### [Revision tracking records]
== Segment start ==

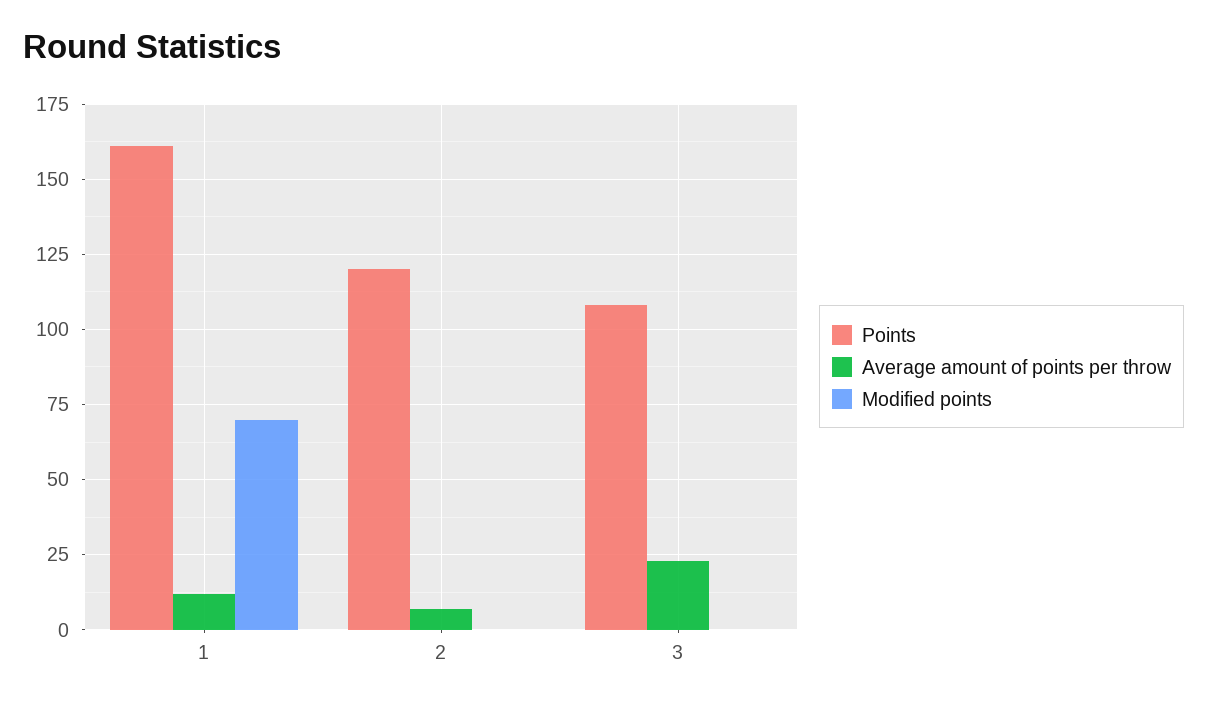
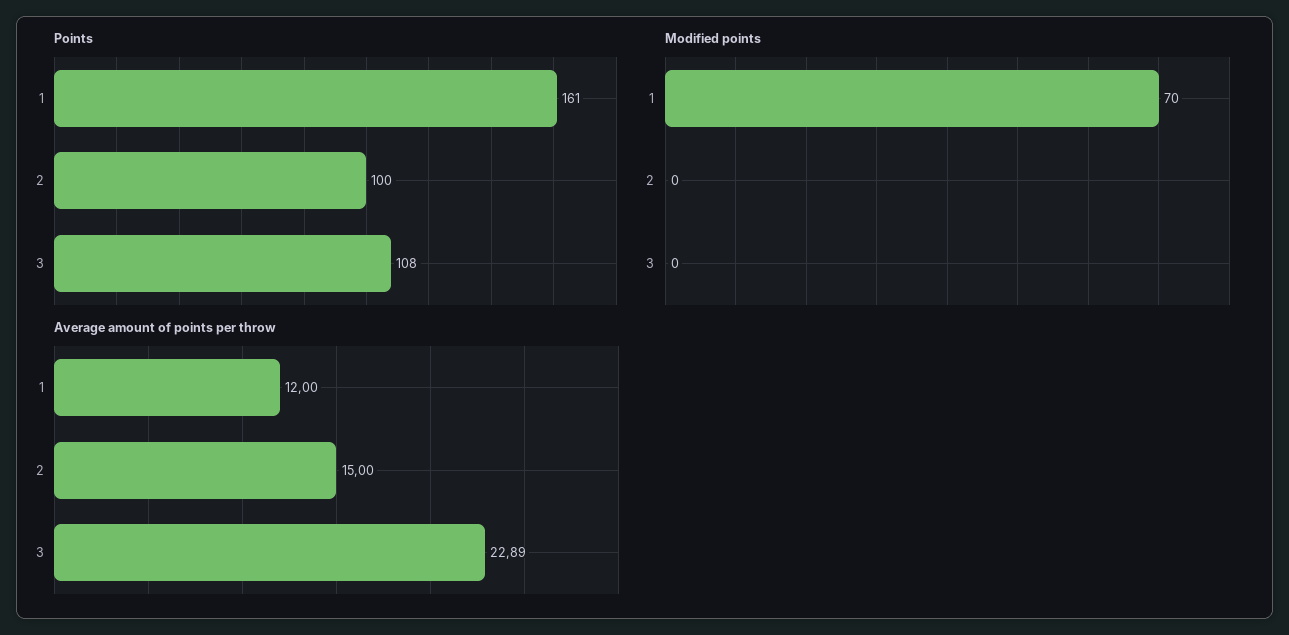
  {
    "Points": {
      "1": 161,
-     "2": 120,
+     "2": 100,
      "3": 108
    },
    "Average amount of points per throw": {
      "1": 12,
-     "2": 7.5,
+     "2": 15,
      "3": 22.89
    },
    "Modified points": {
      "1": 70,
      "2": 0,
      "3": 0
    }
  }

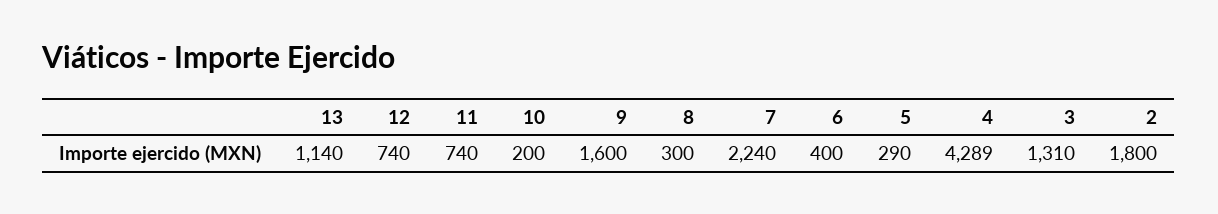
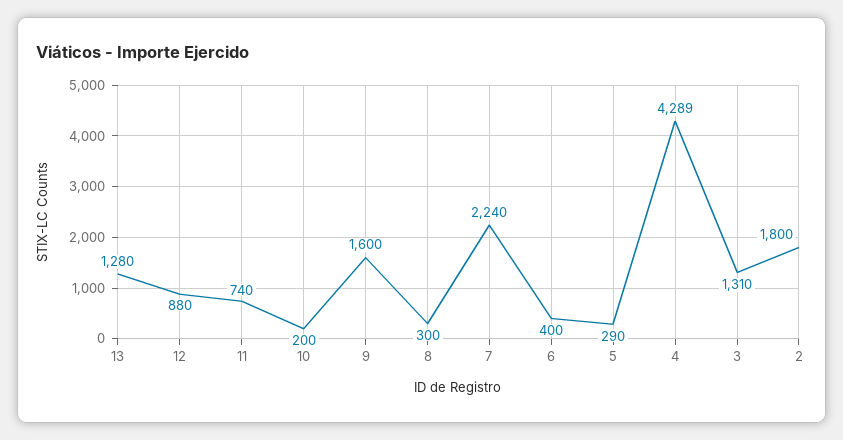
  {
-   "13": 1140,
+   "13": 1280,
-   "12": 740,
+   "12": 880,
    "11": 740,
    "10": 200,
    "9": 1600,
    "8": 300,
    "7": 2240,
    "6": 400,
    "5": 290,
    "4": 4289,
    "3": 1310,
    "2": 1800
  }

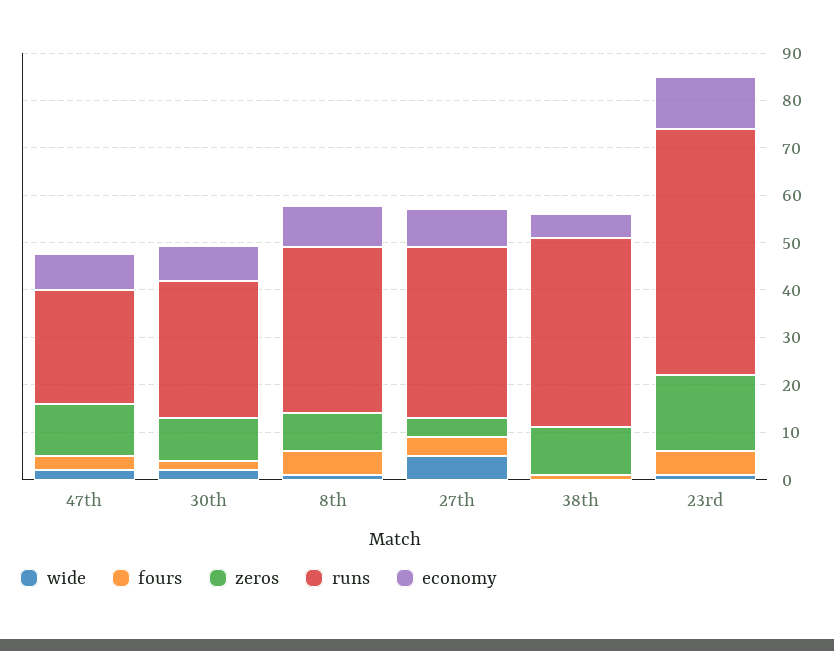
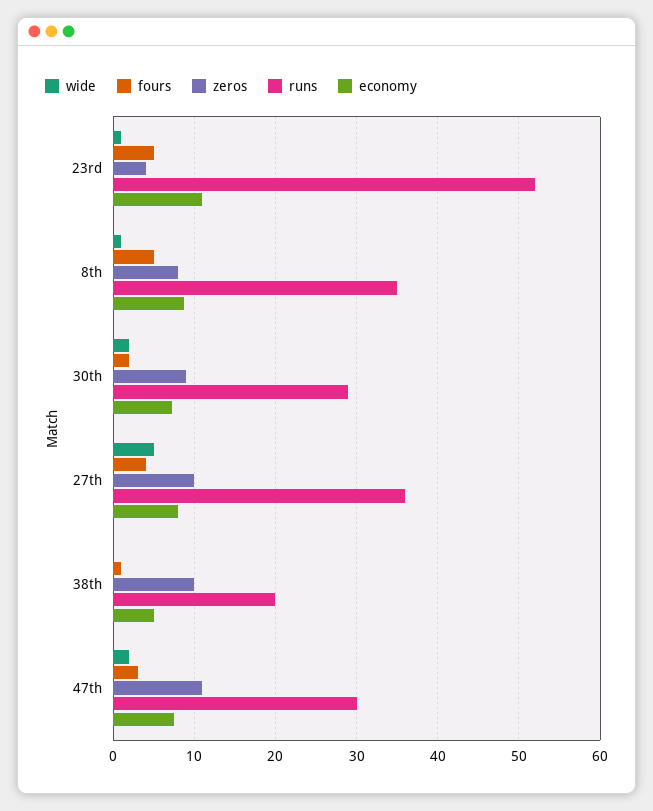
  {
    "wide": {
      "47th": 2,
      "30th": 2,
      "8th": 1,
      "27th": 5,
      "38th": 0,
      "23rd": 1
    },
    "fours": {
      "47th": 3,
      "30th": 2,
      "8th": 5,
      "27th": 4,
      "38th": 1,
      "23rd": 5
    },
    "zeros": {
      "47th": 11,
      "30th": 9,
      "8th": 8,
-     "27th": 4,
+     "27th": 10,
      "38th": 10,
-     "23rd": 16
+     "23rd": 4
    },
    "runs": {
-     "47th": 24,
+     "47th": 30,
      "30th": 29,
      "8th": 35,
      "27th": 36,
-     "38th": 40,
+     "38th": 20,
      "23rd": 52
    },
    "economy": {
      "47th": 8,
      "30th": 7,
      "8th": 9,
      "27th": 8,
      "38th": 5,
      "23rd": 11
    }
  }

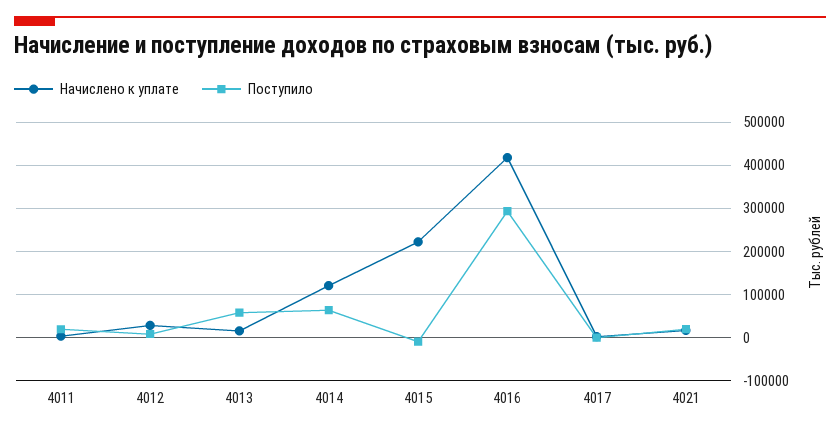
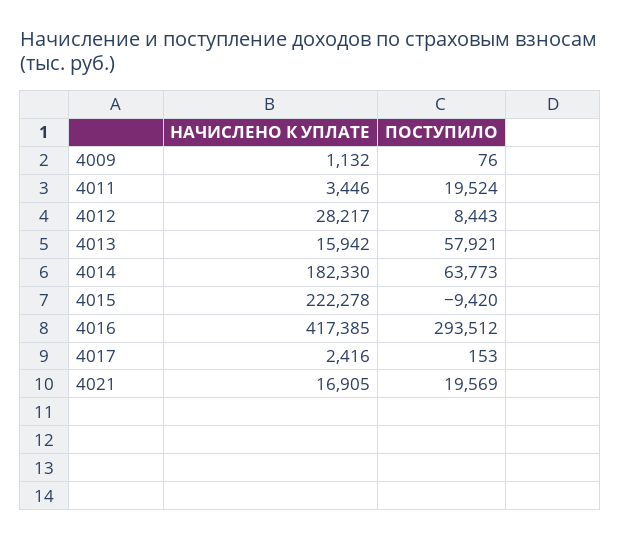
  {
    "Начислено к уплате": {
      "4011": 3446,
      "4012": 28217,
      "4013": 15942,
-     "4014": 120000,
+     "4014": 182330,
      "4015": 222278,
      "4016": 417385,
      "4017": 2416,
-     "4021": 16905
+     "4021": 16905,
+     "4009": 1132
    },
    "Поступило": {
      "4011": 19524,
      "4012": 8443,
      "4013": 57921,
      "4014": 63773,
      "4015": -9420,
      "4016": 293512,
      "4017": 153,
-     "4021": 19569
+     "4021": 19569,
+     "4009": 76
    }
  }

== Segment end ==

### [Exercise directions]
Would you write out an exact copy of the entries above, with no images?

### [Problem solution]
  {
    "Points": {
      "1": 161,
-     "2": 120,
+     "2": 100,
      "3": 108
    },
    "Average amount of points per throw": {
      "1": 12,
-     "2": 7.5,
+     "2": 15,
      "3": 22.89
    },
    "Modified points": {
      "1": 70,
      "2": 0,
      "3": 0
    }
  }

  {
-   "13": 1140,
+   "13": 1280,
-   "12": 740,
+   "12": 880,
    "11": 740,
    "10": 200,
    "9": 1600,
    "8": 300,
    "7": 2240,
    "6": 400,
    "5": 290,
    "4": 4289,
    "3": 1310,
    "2": 1800
  }

  {
    "wide": {
      "47th": 2,
      "30th": 2,
      "8th": 1,
      "27th": 5,
      "38th": 0,
      "23rd": 1
    },
    "fours": {
      "47th": 3,
      "30th": 2,
      "8th": 5,
      "27th": 4,
      "38th": 1,
      "23rd": 5
    },
    "zeros": {
      "47th": 11,
      "30th": 9,
      "8th": 8,
-     "27th": 4,
+     "27th": 10,
      "38th": 10,
-     "23rd": 16
+     "23rd": 4
    },
    "runs": {
-     "47th": 24,
+     "47th": 30,
      "30th": 29,
      "8th": 35,
      "27th": 36,
-     "38th": 40,
+     "38th": 20,
      "23rd": 52
    },
    "economy": {
      "47th": 8,
      "30th": 7,
      "8th": 9,
      "27th": 8,
      "38th": 5,
      "23rd": 11
    }
  }

  {
    "Начислено к уплате": {
      "4011": 3446,
      "4012": 28217,
      "4013": 15942,
-     "4014": 120000,
+     "4014": 182330,
      "4015": 222278,
      "4016": 417385,
      "4017": 2416,
-     "4021": 16905
+     "4021": 16905,
+     "4009": 1132
    },
    "Поступило": {
      "4011": 19524,
      "4012": 8443,
      "4013": 57921,
      "4014": 63773,
      "4015": -9420,
      "4016": 293512,
      "4017": 153,
-     "4021": 19569
+     "4021": 19569,
+     "4009": 76
    }
  }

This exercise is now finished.